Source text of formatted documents
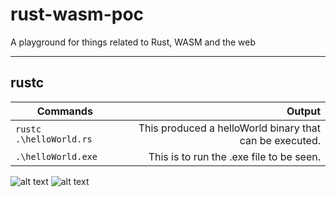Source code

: # rust-wasm-poc
A playground for things related to Rust, WASM and the web

----------------------------------------------
## rustc 
| Commands                | Output                                                 |
| ----------------------- | ------------------------------------------------------:|
| `rustc .\helloWorld.rs` | This produced a helloWorld binary that can be executed.| 
| `.\helloWorld.exe`      | This is to run the .exe file to be seen.               |

![alt text](https://i.imgur.com/5No412X.png "example to exe file 1")
![alt text](https://i.imgur.com/mIaz0qr.png "example to exe file 2")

__Work order__
Copy the source text of every entry line for line, leaving the pictures out of your answer.

__Answer area__
Source code

: # rust-wasm-poc
A playground for things related to Rust, WASM and the web

----------------------------------------------
## rustc 
| Commands                | Output                                                 |
| ----------------------- | ------------------------------------------------------:|
| `rustc .\helloWorld.rs` | This produced a helloWorld binary that can be executed.| 
| `.\helloWorld.exe`      | This is to run the .exe file to be seen.               |

![alt text](https://i.imgur.com/5No412X.png "example to exe file 1")
![alt text](https://i.imgur.com/mIaz0qr.png "example to exe file 2")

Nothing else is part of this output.